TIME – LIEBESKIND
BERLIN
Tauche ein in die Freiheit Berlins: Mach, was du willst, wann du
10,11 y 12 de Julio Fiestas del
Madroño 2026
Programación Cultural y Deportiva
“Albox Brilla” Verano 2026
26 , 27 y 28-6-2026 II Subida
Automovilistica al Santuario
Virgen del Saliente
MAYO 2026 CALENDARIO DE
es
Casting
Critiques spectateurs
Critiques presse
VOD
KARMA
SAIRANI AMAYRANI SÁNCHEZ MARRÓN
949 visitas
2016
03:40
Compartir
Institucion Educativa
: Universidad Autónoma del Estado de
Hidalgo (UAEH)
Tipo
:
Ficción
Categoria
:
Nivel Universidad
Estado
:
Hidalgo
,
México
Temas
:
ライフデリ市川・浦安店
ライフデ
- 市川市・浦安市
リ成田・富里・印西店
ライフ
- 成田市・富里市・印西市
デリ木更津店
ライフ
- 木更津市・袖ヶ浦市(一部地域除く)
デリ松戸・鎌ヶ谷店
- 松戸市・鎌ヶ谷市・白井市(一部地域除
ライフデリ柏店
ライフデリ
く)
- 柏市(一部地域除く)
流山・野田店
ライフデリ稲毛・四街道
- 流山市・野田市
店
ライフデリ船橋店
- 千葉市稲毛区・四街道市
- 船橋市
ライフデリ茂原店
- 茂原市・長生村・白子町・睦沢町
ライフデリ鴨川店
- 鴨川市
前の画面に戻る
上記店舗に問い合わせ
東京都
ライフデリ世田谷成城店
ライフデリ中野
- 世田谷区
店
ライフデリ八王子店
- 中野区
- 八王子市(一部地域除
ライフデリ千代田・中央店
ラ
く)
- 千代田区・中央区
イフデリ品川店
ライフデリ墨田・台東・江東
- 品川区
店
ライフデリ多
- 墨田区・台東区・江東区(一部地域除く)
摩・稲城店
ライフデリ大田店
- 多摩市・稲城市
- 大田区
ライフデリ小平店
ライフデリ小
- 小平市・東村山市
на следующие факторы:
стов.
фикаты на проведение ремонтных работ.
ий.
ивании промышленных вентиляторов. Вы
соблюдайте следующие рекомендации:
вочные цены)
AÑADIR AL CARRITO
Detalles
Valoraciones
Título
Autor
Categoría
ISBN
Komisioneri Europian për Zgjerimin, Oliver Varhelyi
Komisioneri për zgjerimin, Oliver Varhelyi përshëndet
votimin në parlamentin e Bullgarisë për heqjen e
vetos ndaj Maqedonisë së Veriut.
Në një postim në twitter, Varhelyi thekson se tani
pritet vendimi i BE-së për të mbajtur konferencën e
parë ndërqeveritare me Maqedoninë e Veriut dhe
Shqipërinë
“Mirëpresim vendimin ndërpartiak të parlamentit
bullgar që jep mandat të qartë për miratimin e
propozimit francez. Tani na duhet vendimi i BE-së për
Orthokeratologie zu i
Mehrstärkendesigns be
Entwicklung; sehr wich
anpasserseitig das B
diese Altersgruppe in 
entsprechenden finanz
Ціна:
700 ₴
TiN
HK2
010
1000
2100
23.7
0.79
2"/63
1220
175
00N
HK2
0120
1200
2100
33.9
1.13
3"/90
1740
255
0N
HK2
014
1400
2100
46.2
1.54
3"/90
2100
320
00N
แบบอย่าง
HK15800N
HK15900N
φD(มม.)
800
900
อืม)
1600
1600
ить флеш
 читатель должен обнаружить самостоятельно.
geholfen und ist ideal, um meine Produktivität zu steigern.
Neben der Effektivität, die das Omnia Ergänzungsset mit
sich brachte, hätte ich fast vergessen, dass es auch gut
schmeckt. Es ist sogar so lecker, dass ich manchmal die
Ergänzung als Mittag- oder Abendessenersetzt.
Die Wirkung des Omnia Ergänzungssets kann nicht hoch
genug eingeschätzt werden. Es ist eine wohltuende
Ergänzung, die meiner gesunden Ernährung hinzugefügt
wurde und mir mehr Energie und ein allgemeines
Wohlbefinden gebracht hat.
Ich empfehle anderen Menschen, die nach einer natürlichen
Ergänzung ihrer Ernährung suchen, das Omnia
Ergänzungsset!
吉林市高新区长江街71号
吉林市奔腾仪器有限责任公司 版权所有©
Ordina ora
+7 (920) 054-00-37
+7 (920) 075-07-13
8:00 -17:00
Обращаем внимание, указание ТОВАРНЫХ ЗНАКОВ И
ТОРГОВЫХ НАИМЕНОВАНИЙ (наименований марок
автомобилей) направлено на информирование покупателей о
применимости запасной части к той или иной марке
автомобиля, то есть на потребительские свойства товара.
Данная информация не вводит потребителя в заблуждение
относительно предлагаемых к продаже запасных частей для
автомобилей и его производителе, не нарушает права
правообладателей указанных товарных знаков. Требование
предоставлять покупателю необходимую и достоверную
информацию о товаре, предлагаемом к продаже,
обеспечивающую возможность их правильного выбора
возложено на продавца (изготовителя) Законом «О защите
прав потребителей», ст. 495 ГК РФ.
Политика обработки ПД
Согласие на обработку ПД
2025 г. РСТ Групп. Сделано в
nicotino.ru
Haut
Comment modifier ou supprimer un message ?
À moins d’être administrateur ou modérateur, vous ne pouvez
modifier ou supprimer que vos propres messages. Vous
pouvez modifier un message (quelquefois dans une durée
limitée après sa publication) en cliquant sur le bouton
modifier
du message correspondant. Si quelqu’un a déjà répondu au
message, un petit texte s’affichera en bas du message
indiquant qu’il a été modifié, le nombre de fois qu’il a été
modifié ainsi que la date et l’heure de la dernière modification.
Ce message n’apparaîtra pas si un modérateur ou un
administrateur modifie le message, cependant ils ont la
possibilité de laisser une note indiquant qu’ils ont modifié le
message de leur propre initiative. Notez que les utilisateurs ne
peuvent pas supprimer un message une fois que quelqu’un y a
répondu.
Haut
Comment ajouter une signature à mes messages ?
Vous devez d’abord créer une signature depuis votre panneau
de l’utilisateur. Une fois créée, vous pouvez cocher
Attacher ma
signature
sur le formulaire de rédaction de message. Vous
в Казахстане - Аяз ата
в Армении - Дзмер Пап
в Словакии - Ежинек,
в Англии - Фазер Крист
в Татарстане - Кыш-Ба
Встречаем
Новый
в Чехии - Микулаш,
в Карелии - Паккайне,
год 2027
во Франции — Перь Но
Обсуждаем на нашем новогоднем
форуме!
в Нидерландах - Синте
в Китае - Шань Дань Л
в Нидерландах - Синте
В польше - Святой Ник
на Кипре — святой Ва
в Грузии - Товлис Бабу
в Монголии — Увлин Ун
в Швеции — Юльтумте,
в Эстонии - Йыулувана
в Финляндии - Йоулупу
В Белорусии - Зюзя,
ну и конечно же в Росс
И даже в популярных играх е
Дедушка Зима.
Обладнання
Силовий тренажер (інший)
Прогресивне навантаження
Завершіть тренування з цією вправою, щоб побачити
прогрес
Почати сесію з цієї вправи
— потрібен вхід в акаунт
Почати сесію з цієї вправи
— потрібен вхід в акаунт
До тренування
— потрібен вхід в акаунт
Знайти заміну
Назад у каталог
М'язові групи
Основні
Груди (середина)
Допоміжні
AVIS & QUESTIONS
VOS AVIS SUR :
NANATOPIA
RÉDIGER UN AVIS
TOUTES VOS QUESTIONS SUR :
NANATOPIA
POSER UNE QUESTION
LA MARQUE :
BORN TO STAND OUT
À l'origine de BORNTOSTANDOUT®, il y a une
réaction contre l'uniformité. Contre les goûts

EXERCISE:
The lines holding the word "Komisioneri" are the answer. Pull them out of the records and copy them.

RESULT OF THIS EXERCISE:
Komisioneri Europian për Zgjerimin, Oliver Varhelyi
Komisioneri për zgjerimin, Oliver Varhelyi përshëndet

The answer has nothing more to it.